*Provided passage*.
A new GAO report on Navy ship maintenance is a recruiter’s worst nightmare.
It depicts the harsh realities of life on U.S. Navy ships from the enlisted sailor’s perspective — working 16-hour days, patching together obsolete equipment, cannibalizing other ships for repair parts, serving on ships that are understaffed with sailors who are overworked or undertrained.
The Feb. 8 report from the Government Accountability Office follows another GAO report released last May that concluded the Navy routinely assigns fewer crew members than required to ships and found in the four years between 2016 and 2020 that crew shortfalls nearly doubled, increasing from 8% to 15%.
Add to that more than 85% of officers who report they don’t get the recommended seven hours of sleep a day during deployments, with two-thirds getting five hours or less, and it’s a prescription for burnout.
In fact, “crew fatigue” was a contributing factor in a pair of 2017 fatal ship collisions that claimed the lives of 17 sailors.
The latest GAO report has an anodyne title, “Navy Ship Maintenance: Actions Needed to Monitor and Address the Performance of Intermediate Maintenance Periods,” that belies the alarming firsthand testimony from candid interviews with unnamed sailors from a representative sample of 10 classes of Navy ships, including submarines, surface ships, and aircraft carriers.
“Ships’ crews are really only working with a handful of personnel to accomplish everything they are responsible for,” lamented one sailor. “The hours of required maintenance exceed the hours in a day.”
“Workforce shortages at sea result in workdays that regularly exceed 16 hours,” said another sailor.
“Crews are overwhelmed with maintenance work,” reported a third. “On one surface ship, a large work center that required many in a crew had only three sailors available to complete weekly maintenance checks.”
Congress mandated the report to identify the reasons for long delays in routine ship maintenance that have kept some warships out of service for months and, even in some cases, years.
For example, last year, a Congressional Budget Office report said Los Angeles-class attack submarines take, on average, four and a half months longer than scheduled to return to the fleet.
“As a result, some submarines have missed deployments or had their deployments at sea shortened,” the CBO report concluded. “The delays have reduced the number of submarines that the Navy can put to sea, idling expensive ships and their skilled crews.”
The GAO found that due to personnel shortages and ambitious deployment schedules, enlisted sailors on maintenance duty often work killer shifts, not only at sea but when they are in port for repairs as well.
“There is no downtime. The work seems to be non-stop,” said one sailor, describing the high operational tempo. “It is really hard and causes high levels of stress.”
“It’s not sustainable for obvious reasons,” said Florida Rep. Mike Waltz, ranking Republican on the House Armed Services Readiness Subcommittee, which is set to hold hearings on the findings next month.

*Supplied data*.

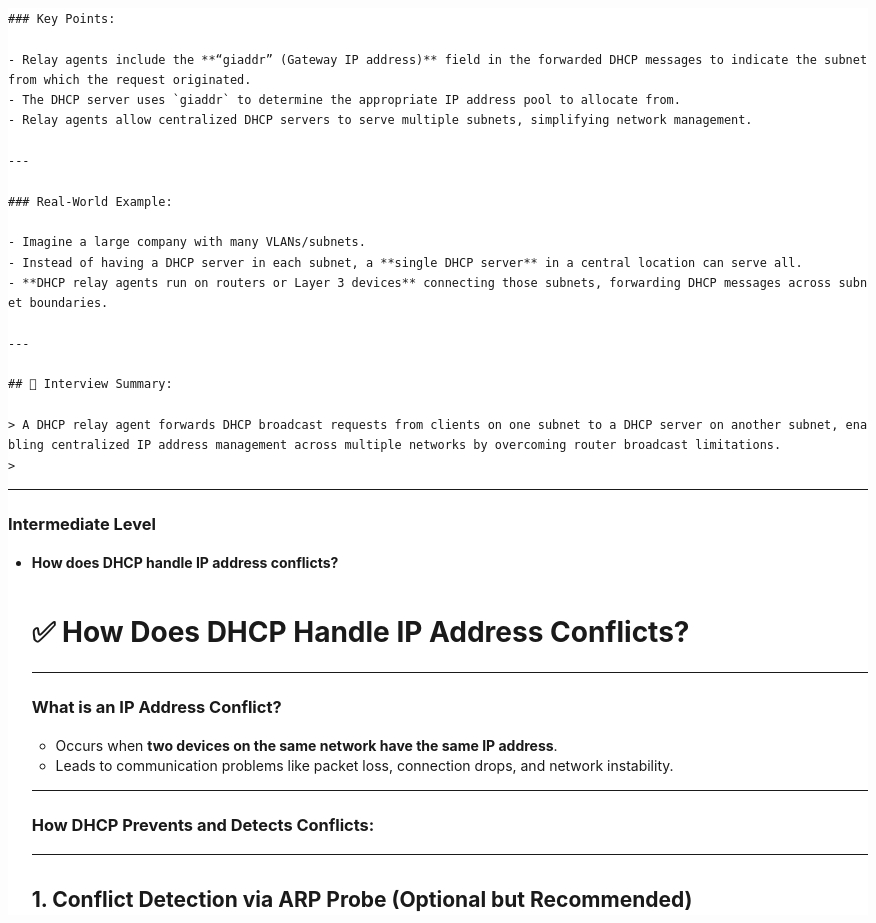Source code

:     ### Key Points:
    
    - Relay agents include the **“giaddr” (Gateway IP address)** field in the forwarded DHCP messages to indicate the subnet from which the request originated.
    - The DHCP server uses `giaddr` to determine the appropriate IP address pool to allocate from.
    - Relay agents allow centralized DHCP servers to serve multiple subnets, simplifying network management.
    
    ---
    
    ### Real-World Example:
    
    - Imagine a large company with many VLANs/subnets.
    - Instead of having a DHCP server in each subnet, a **single DHCP server** in a central location can serve all.
    - **DHCP relay agents run on routers or Layer 3 devices** connecting those subnets, forwarding DHCP messages across subnet boundaries.
    
    ---
    
    ## 🧠 Interview Summary:
    
    > A DHCP relay agent forwards DHCP broadcast requests from clients on one subnet to a DHCP server on another subnet, enabling centralized IP address management across multiple networks by overcoming router broadcast limitations.
    > 

---

### Intermediate Level

- **How does DHCP handle IP address conflicts?**
    
    # ✅ How Does DHCP Handle IP Address Conflicts?
    
    ---
    
    ### What is an IP Address Conflict?
    
    - Occurs when **two devices on the same network have the same IP address**.
    - Leads to communication problems like packet loss, connection drops, and network instability.
    
    ---
    
    ### How DHCP Prevents and Detects Conflicts:
    
    ---
    
    ## 1. **Conflict Detection via ARP Probe (Optional but Recommended)**
    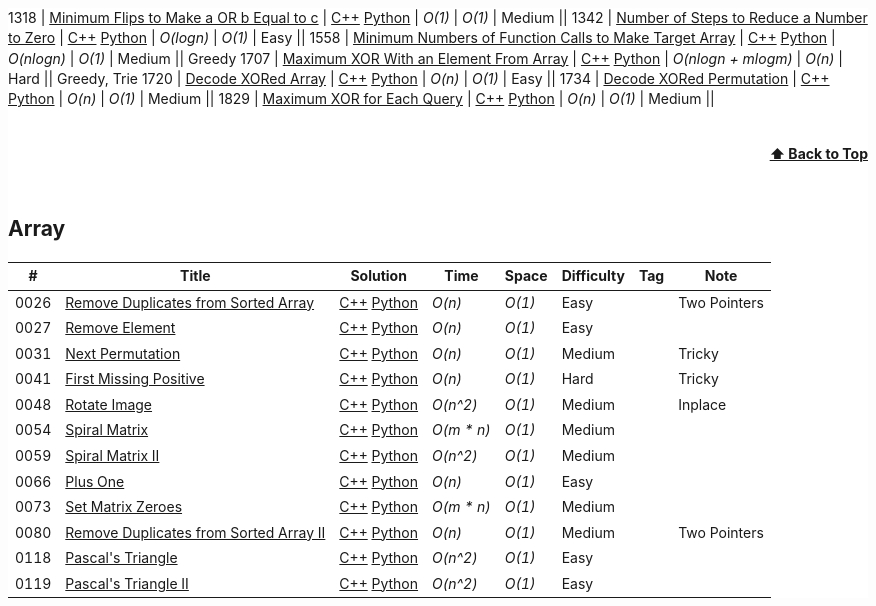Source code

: 1318 | [Minimum Flips to Make a OR b Equal to c](https://leetcode.com/problems/minimum-flips-to-make-a-or-b-equal-to-c/) | [C++](./C++/minimum-flips-to-make-a-or-b-equal-to-c.cpp) [Python](./Python/minimum-flips-to-make-a-or-b-equal-to-c.py) | _O(1)_ | _O(1)_ | Medium ||
1342 | [Number of Steps to Reduce a Number to Zero](https://leetcode.com/problems/number-of-steps-to-reduce-a-number-to-zero/) | [C++](./C++/number-of-steps-to-reduce-a-number-to-zero.cpp) [Python](./Python/number-of-steps-to-reduce-a-number-to-zero.py) | _O(logn)_ | _O(1)_ | Easy ||
1558 | [Minimum Numbers of Function Calls to Make Target Array](https://leetcode.com/problems/minimum-numbers-of-function-calls-to-make-target-array/) | [C++](./C++/minimum-numbers-of-function-calls-to-make-target-array.cpp) [Python](./Python/minimum-numbers-of-function-calls-to-make-target-array.py) | _O(nlogn)_ | _O(1)_ | Medium || Greedy
1707 | [Maximum XOR With an Element From Array](https://leetcode.com/problems/maximum-xor-with-an-element-from-array/) | [C++](./C++/maximum-xor-with-an-element-from-array.cpp) [Python](./Python/maximum-xor-with-an-element-from-array.py) | _O(nlogn + mlogm)_ | _O(n)_ | Hard || Greedy, Trie
1720 | [Decode XORed Array](https://leetcode.com/problems/decode-xored-array/) | [C++](./C++/decode-xored-array.cpp) [Python](./Python/decode-xored-array.py) | _O(n)_ | _O(1)_ | Easy ||
1734 | [Decode XORed Permutation](https://leetcode.com/problems/decode-xored-permutation/) | [C++](./C++/decode-xored-permutation.cpp) [Python](./Python/decode-xored-permutation.py) | _O(n)_ | _O(1)_ | Medium ||
1829 | [Maximum XOR for Each Query](https://leetcode.com/problems/maximum-xor-for-each-query/) | [C++](./C++/maximum-xor-for-each-query.cpp) [Python](./Python/maximum-xor-for-each-query.py) | _O(n)_ | _O(1)_ | Medium ||

<br/>
<div align="right">
    <b><a href="#algorithms">⬆️ Back to Top</a></b>
</div>
<br/>

## Array
|  #  | Title           |  Solution       |  Time           | Space           | Difficulty    | Tag          | Note| 
|-----|---------------- | --------------- | --------------- | --------------- | ------------- |--------------|-----|
0026 | [Remove Duplicates from Sorted Array](https://leetcode.com/problems/remove-duplicates-from-sorted-array/)| [C++](./C++/remove-duplicates-from-sorted-array.cpp) [Python](./Python/remove-duplicates-from-sorted-array.py) | _O(n)_       | _O(1)_         | Easy           || Two Pointers
0027 | [Remove Element](https://leetcode.com/problems/remove-element/) | [C++](./C++/remove-element.cpp) [Python](./Python/remove-element.py) | _O(n)_      | _O(1)_         | Easy           ||
0031 | [Next Permutation](https://leetcode.com/problems/next-permutation/)| [C++](./C++/next-permutation.cpp) [Python](./Python/next-permutation.py) | _O(n)_  | _O(1)_          | Medium         || Tricky
0041 | [First Missing Positive](https://leetcode.com/problems/first-missing-positive/)| [C++](./C++/first-missing-positive.cpp) [Python](./Python/first-missing-positive.py) | _O(n)_ | _O(1)_ | Hard         || Tricky
0048 | [Rotate Image](https://leetcode.com/problems/rotate-image/)   | [C++](./C++/rotate-image.cpp) [Python](./Python/rotate-image.py) | _O(n^2)_      | _O(1)_         | Medium         || Inplace
0054 | [Spiral Matrix](https://leetcode.com/problems/spiral-matrix/) | [C++](./C++/spiral-matrix.cpp)  [Python](./Python/spiral-matrix.py) | _O(m * n)_    | _O(1)_         | Medium         ||
0059 | [Spiral Matrix II](https://leetcode.com/problems/spiral-matrix-ii/) | [C++](./C++/spiral-matrix-ii.cpp) [Python](./Python/spiral-matrix-ii.py) | _O(n^2)_ | _O(1)_      | Medium         ||
0066 | [Plus One](https://leetcode.com/problems/plus-one/)      | [C++](./C++/plus-one.cpp) [Python](./Python/plus-one.py)   | _O(n)_           | _O(1)_         | Easy           || 
0073 | [Set Matrix Zeroes](https://leetcode.com/problems/set-matrix-zeroes/) | [C++](./C++/set-matrix-zeroes.cpp) [Python](./Python/set-matrix-zeroes.py) | _O(m * n)_ | _O(1)_    | Medium         ||
0080 | [Remove Duplicates from Sorted Array II](https://leetcode.com/problems/remove-duplicates-from-sorted-array-ii/)| [C++](./C++/remove-duplicates-from-sorted-array-ii.cpp)  [Python](./Python/remove-duplicates-from-sorted-array-ii.py) | _O(n)_       | _O(1)_         | Medium         || Two Pointers
0118 | [Pascal's Triangle](https://leetcode.com/problems/pascals-triangle/)| [C++](./C++/pascals-triangle.cpp) [Python](./Python/pascals-triangle.py) | _O(n^2)_ | _O(1)_        | Easy           || 
0119 | [Pascal's Triangle II](https://leetcode.com/problems/pascals-triangle-ii/)| [C++](./C++/pascals-triangle-ii.cpp) [Python](./Python/pascals-triangle-ii.py) | _O(n^2)_ | _O(1)_  | Easy           ||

*The task*. From the Navy ship maintenance article above, extract the passage starting at "The latest GAO" and ending at "said another sailor.", copied word for word.

*Task response*.
The latest GAO report has an anodyne title, “Navy Ship Maintenance: Actions Needed to Monitor and Address the Performance of Intermediate Maintenance Periods,” that belies the alarming firsthand testimony from candid interviews with unnamed sailors from a representative sample of 10 classes of Navy ships, including submarines, surface ships, and aircraft carriers.
“Ships’ crews are really only working with a handful of personnel to accomplish everything they are responsible for,” lamented one sailor. “The hours of required maintenance exceed the hours in a day.”
“Workforce shortages at sea result in workdays that regularly exceed 16 hours,” said another sailor.